I'm using the default configuration here for all of our applications without issue. I think more investigation needs to be done before we can point at one particularly piece of code being responsible for the issue.

kedare commented

Thanks for the info.
We usually only put 1 attribute on the existing spans (sometime 2, never more) so it's unlikely to be related to this.

I will continue to investigate, so far it looks like I get better performances with those settings than the default ones

OTEL_BSP_MAX_EXPORT_BATCH_SIZE=2048
OTEL_BSP_MAX_QUEUE_SIZE=16384
OTEL_BSP_SCHEDULE_DELAY=2000
OTEL_RUBY_BSP_START_THREAD_ON_BOOT=false

But not yet tested in production where the biggest impact was

With thread boot set to false you'll need to flush the span buffer yourself using tracer provider force_flush.

This is best done either using either Rack's after_response or the Rack Events API.

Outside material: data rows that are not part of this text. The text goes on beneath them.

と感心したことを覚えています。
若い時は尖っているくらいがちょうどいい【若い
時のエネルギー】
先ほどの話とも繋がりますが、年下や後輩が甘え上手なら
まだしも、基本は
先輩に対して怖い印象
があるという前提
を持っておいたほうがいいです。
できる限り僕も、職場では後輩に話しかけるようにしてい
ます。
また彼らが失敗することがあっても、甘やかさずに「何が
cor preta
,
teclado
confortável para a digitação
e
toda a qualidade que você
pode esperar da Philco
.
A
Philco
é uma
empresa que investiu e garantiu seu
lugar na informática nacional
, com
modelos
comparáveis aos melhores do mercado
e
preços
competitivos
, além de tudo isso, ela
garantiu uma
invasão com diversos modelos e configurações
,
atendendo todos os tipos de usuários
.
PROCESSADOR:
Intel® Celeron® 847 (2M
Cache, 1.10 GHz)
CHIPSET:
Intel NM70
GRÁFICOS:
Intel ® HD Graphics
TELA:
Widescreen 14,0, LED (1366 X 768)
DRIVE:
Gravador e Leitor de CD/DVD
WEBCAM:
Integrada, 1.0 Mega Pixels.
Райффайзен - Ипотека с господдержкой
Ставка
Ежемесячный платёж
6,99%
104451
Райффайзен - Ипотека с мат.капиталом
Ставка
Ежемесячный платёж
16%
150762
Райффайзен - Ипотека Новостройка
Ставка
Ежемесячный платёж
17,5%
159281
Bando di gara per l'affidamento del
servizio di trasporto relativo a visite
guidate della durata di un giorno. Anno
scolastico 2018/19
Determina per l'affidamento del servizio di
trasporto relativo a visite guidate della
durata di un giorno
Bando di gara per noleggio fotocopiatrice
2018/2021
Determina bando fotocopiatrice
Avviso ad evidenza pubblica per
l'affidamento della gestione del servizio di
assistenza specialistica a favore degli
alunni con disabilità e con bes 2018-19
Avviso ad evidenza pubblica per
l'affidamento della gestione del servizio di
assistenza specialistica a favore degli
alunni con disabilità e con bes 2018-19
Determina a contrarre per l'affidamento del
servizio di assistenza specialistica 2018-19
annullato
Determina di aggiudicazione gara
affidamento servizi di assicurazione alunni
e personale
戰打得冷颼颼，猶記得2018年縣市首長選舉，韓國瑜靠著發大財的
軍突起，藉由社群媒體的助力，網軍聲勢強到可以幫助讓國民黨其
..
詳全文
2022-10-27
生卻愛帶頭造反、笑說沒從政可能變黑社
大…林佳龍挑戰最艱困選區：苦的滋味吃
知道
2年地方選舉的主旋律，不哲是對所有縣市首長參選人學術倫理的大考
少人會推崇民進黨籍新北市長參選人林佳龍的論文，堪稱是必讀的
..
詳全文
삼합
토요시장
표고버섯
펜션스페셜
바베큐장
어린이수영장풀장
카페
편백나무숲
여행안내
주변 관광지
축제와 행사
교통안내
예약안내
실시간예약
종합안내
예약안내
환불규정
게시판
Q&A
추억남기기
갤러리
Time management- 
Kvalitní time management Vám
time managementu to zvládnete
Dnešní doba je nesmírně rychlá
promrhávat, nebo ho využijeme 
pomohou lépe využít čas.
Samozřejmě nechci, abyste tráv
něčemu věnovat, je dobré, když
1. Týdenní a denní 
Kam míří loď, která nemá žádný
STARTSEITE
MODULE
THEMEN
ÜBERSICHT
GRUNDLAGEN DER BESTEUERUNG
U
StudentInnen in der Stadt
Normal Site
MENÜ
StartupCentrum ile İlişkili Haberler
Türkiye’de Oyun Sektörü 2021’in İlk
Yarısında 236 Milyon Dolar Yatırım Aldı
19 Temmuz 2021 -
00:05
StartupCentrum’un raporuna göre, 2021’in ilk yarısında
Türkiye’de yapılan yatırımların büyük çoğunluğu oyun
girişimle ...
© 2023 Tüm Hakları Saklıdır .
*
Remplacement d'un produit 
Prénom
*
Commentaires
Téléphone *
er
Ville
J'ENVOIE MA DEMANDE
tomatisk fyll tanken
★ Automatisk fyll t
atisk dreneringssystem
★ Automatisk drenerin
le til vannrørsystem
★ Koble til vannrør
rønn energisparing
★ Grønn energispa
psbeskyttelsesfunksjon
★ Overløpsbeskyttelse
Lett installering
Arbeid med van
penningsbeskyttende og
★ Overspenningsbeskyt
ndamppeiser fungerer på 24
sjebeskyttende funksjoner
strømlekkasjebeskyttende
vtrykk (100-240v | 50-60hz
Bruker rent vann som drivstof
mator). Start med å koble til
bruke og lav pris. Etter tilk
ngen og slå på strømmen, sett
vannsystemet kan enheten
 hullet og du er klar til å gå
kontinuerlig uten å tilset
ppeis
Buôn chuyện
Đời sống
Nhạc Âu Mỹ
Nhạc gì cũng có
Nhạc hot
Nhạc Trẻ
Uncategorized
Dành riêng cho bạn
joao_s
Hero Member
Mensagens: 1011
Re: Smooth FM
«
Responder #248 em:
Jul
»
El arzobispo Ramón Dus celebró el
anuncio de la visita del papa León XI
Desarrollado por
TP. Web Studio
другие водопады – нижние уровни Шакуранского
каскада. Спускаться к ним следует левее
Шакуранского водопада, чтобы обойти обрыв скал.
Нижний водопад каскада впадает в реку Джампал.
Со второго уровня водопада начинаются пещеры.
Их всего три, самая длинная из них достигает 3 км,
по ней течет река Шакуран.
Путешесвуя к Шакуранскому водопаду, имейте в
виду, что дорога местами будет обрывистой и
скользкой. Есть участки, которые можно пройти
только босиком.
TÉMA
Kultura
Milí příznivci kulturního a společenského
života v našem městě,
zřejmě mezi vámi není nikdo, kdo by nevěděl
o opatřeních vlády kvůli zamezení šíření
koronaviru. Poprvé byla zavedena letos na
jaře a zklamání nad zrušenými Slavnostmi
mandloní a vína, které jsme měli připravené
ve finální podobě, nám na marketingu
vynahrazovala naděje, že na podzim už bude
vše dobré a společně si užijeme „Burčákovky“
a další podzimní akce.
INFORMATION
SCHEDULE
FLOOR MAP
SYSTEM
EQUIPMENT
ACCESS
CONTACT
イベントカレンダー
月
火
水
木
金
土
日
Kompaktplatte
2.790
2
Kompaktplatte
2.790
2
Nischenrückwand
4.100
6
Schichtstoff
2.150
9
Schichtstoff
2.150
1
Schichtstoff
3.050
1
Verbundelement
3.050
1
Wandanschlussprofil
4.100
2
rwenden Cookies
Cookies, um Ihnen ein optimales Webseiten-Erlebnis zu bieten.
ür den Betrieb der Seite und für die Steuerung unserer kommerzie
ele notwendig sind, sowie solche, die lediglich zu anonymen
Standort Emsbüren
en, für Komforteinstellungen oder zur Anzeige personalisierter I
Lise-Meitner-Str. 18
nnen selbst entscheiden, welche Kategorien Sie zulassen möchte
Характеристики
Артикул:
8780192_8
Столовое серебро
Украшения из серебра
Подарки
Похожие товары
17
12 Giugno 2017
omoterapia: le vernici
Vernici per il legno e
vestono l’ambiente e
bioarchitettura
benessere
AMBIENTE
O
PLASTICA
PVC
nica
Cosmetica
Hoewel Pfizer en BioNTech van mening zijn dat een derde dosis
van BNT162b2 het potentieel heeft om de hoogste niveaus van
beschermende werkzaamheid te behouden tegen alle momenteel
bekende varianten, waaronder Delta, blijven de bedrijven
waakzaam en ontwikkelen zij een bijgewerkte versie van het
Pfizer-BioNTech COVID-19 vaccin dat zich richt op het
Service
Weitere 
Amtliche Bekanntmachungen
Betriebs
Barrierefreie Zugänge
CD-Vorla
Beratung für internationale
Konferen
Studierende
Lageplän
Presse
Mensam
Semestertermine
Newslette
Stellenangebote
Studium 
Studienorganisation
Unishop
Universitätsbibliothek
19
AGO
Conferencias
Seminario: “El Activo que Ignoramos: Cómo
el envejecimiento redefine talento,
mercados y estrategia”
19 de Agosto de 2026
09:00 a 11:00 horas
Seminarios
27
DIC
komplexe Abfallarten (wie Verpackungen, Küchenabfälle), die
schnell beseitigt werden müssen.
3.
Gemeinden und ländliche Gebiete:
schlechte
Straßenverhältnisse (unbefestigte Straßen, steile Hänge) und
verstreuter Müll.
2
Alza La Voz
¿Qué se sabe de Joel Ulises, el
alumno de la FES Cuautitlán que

For background workers you'll want to configure the options to force active job to do the same.

kedare commented

I think the thread boot to false just prevents it from working on the initial puma master no ?
I could properly get spans after having set it to false

👋 This issue has been marked as stale because it has been open with no activity. You can: comment on the issue or remove the stale label to hold stale off for a while, add the keep label to hold stale off permanently, or do nothing. If you do nothing this issue will be closed eventually by the stale bot.